• Tue
  • Sep 16, 2014
  • Updated: 3:39pm

Patriarch can also benefit from independent directors' advice

PUBLISHED : Monday, 14 February, 2011, 12:00am
UPDATED : Monday, 14 February, 2011, 12:00am

I refer to the report about the stock exchange requiring that at least a third of the board of a listed company be made up of independent directors by the end of next year ('Boardroom rule puts HK on par with mainland', February 8).

The article notes that independent directors play a key role in corporate governance and ensure that business decisions are in the interests of smaller shareholders. It is interesting to compare this report with the extensive coverage of the share ownership dispute concerning the complex family of Stanley Ho Hung-sun. Many of the listed companies in Hong Kong are essentially family businesses and there will be many more succession dramas and family feuds played out over the next 10 to 15 years. This is very bad news for retail investors.

Research by Chinese University shows that when the founder in a family-controlled listed firm here in Asia passes away there is very significant value destruction for all shareholders. In the US, independent directors in a family business (in the private company context) are seen as being one significant tool to help the family operate the business in a professional manner.

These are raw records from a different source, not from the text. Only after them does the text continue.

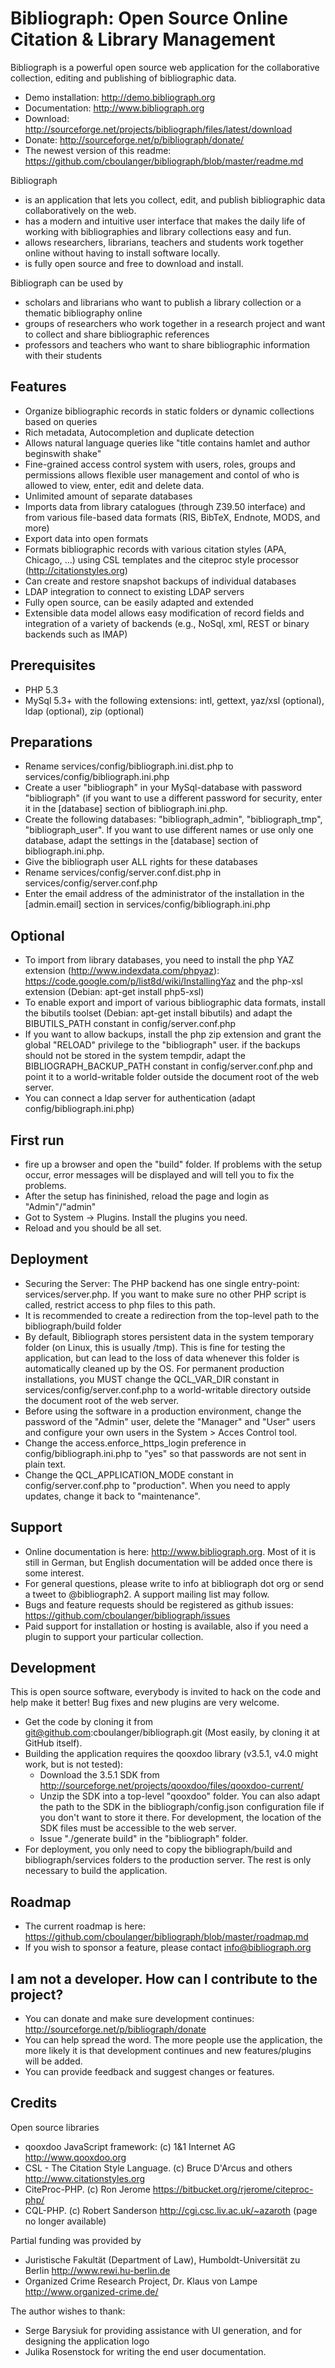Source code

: Bibliograph: Open Source Online Citation & Library Management
=============================================================

Bibliograph is a powerful open source web application for the collaborative
collection, editing and publishing of bibliographic data.

- Demo installation: http://demo.bibliograph.org
- Documentation: http://www.bibliograph.org
- Download: http://sourceforge.net/projects/bibliograph/files/latest/download
- Donate: http://sourceforge.net/p/bibliograph/donate/
- The newest version of this readme: 
  https://github.com/cboulanger/bibliograph/blob/master/readme.md

Bibliograph

- is an application that lets you collect, edit, and publish bibliographic data 
  collaboratively on the web.
- has a modern and intuitive user interface that makes the daily life of working 
  with bibliographies and library collections easy and fun.
- allows researchers, librarians, teachers and students work together online 
  without having to install software locally.
- is fully open source and free to download and install.

Bibliograph can be used by

- scholars and librarians who want to publish a library collection or a 
  thematic bibliography online
- groups of researchers who work together in a research project and want to 
  collect and share bibliographic references
- professors and teachers who want to share bibliographic information with their
  students

Features
--------
- Organize bibliographic records in static folders or dynamic collections based 
  on queries
- Rich metadata, Autocompletion and duplicate detection
- Allows natural language queries like "title contains hamlet and author 
  beginswith shake"
- Fine-grained access control system with users, roles, groups and permissions 
  allows flexible user management and contol of who is allowed to view, enter, 
  edit and delete data.
- Unlimited amount of separate databases
- Imports data from library catalogues (through Z39.50 interface) and from 
  various file-based data formats (RIS, BibTeX, Endnote, MODS, and more)
- Export data into open formats
- Formats bibliographic records with various citation styles (APA, Chicago, ...) 
  using CSL templates and the citeproc style processor (http://citationstyles.org)
- Can create and restore snapshot backups of individual databases 
- LDAP integration to connect to existing LDAP servers
- Fully open source, can be easily adapted and extended
- Extensible data model allows easy modification of record fields and integration 
  of a variety of backends (e.g., NoSql, xml, REST or binary backends such as IMAP)

Prerequisites
-------------
- PHP 5.3
- MySql 5.3+ with the following extensions: intl, gettext, yaz/xsl (optional), ldap
  (optional), zip (optional)

Preparations
------------
- Rename services/config/bibliograph.ini.dist.php to
  services/config/bibliograph.ini.php
- Create a user "bibliograph" in your MySql-database with password "bibliograph"
  (if you want to use a different password for security, enter it in the 
  [database] section of bibliograph.ini.php.
- Create the following databases: "bibliograph_admin", "bibliograph_tmp", 
  "bibliograph_user". If you want to use different names or use only one database, 
  adapt the settings in the [database] section of bibliograph.ini.php.
- Give the bibliograph user ALL rights for these databases
- Rename services/config/server.conf.dist.php in services/config/server.conf.php
- Enter the email address of the administrator of the installation in the 
  [admin.email] section in services/config/bibliograph.ini.php

Optional
--------
- To import from library databases, you need to install the php YAZ extension 
  (http://www.indexdata.com/phpyaz):
  https://code.google.com/p/list8d/wiki/InstallingYaz
  and the php-xsl extension (Debian: apt-get install php5-xsl)
- To enable export and import of various bibliographic data formats, install the 
  bibutils toolset (Debian: apt-get install bibutils) and adapt the BIBUTILS_PATH 
  constant in config/server.conf.php
- If you want to allow backups, install the php zip extension and grant the global 
  "RELOAD" privilege to the "bibliograph" user. if the backups should not be 
  stored in the system tempdir, adapt the BIBLIOGRAPH_BACKUP_PATH
  constant in config/server.conf.php and point it to a world-writable folder 
  outside the document root of the web server.
- You can connect a ldap server for authentication (adapt config/bibliograph.ini.php)

First run
---------
- fire up a browser and open the "build" folder. If problems with the setup 
  occur, error messages will be displayed and will tell you to fix the problems.
- After the setup has fininished, reload the page and login as "Admin"/"admin"
- Got to System -> Plugins. Install the plugins you need.
- Reload and you should be all set.

Deployment
----------
- Securing the Server: The PHP backend has one single entry-point: 
  services/server.php. If you want to make sure no other PHP script is called, 
  restrict access to php files to this path.
- It is recommended to create a redirection from the top-level path to the 
  bibliograph/build folder
- By default, Bibliograph stores persistent data in the system temporary folder 
  (on Linux, this is usually /tmp). This is fine for testing the application, 
  but can lead to the loss of data whenever this folder is automatically cleaned
  up by the OS. For permanent production installations, you MUST change the 
  QCL_VAR_DIR constant in services/config/server.conf.php to a world-writable 
  directory outside the document root of the web server.
- Before using the software in a production environment, change the password of 
  the "Admin" user, delete the "Manager" and "User" users and configure your own 
  users in the System > Acces Control tool.
- Change the access.enforce_https_login preference in config/bibliograph.ini.php 
  to "yes" so that passwords are not sent in plain text.
- Change the QCL_APPLICATION_MODE constant in config/server.conf.php to 
  "production". When you need to apply updates, change it back to "maintenance".

Support
-------
- Online documentation is here: http://www.bibliograph.org. Most of it is still
  in German, but English documentation will be added once there is some interest.
- For general questions, please write to info at bibliograph dot org or send 
  a tweet to @bibliograph2. A support mailing list may follow.
- Bugs and feature requests should be registered as github issues:
  https://github.com/cboulanger/bibliograph/issues
- Paid support for installation or hosting is available, also if you need a plugin
  to support your particular collection.

Development
-----------
This is open source software, everybody is invited to hack on the code and help 
make it better! Bug fixes and new plugins are very welcome.
- Get the code by cloning it from git@github.com:cboulanger/bibliograph.git 
  (Most easily, by cloning it at GitHub itself).
- Building the application requires the qooxdoo library (v3.5.1, v4.0 might work, 
  but is not tested):
  - Download the 3.5.1 SDK from 
    http://sourceforge.net/projects/qooxdoo/files/qooxdoo-current/
  - Unzip the SDK into a top-level "qooxdoo" folder. You can also adapt the path
    to the SDK in the bibliograph/config.json configuration file if you don't 
    want to store it there. For development, the location of the SDK files must 
    be accessible to the web server.
  - Issue "./generate build" in the "bibliograph" folder.
- For deployment, you only need to copy the bibliograph/build and 
  bibliograph/services folders to the production server. The rest is only 
  necessary to build the application.

Roadmap
-------
- The current roadmap is here: 
  https://github.com/cboulanger/bibliograph/blob/master/roadmap.md
- If you wish to sponsor a feature, please contact info@bibliograph.org

I am not a developer. How can I contribute to the project?
----------------------------------------------------------
- You can donate and make sure development continues:
  http://sourceforge.net/p/bibliograph/donate
- You can help spread the word. The more people use the application, the more
  likely it is that development continues and new features/plugins will be 
  added.
- You can provide feedback and suggest changes or features.

Credits
--------
Open source libraries
- qooxdoo JavaScript framework: (c)  1&1 Internet AG 
  http://www.qooxdoo.org
- CSL - The Citation Style Language. (c) Bruce D'Arcus and others
  http://www.citationstyles.org
- CiteProc-PHP. (c) Ron Jerome
  https://bitbucket.org/rjerome/citeproc-php/
- CQL-PHP. (c) Robert Sanderson
  http://cgi.csc.liv.ac.uk/~azaroth (page no longer available)

Partial funding was provided by
- Juristische Fakultät (Department of Law), Humboldt-Universität zu Berlin
  http://www.rewi.hu-berlin.de
- Organized Crime Research Project, Dr. Klaus von Lampe
  http://www.organized-crime.de/

The author wishes to thank:
- Serge Barysiuk for providing assistance with UI generation, and for designing
  the application logo
- Julika Rosenstock for writing the end user documentation.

They ensure that there is a succession plan in place; help mentor and give feedback to the next generation of family leaders, and bring a degree of objectivity thereby helping to avoid family conflicts.

This might be a radical idea, but I wonder whether retail investors in Hong Kong would in fact be better off if there were more non-family, non-executive directors, who could play an active role in advising the patriarch to ensure that proper ownership and management succession planning has been done and that all steps possible to prevent predictable family business conflicts have been taken.

Such advice to the patriarch might take this independent director role beyond strictly looking at minority protection issues, but I believe this advice would add value for all stakeholders.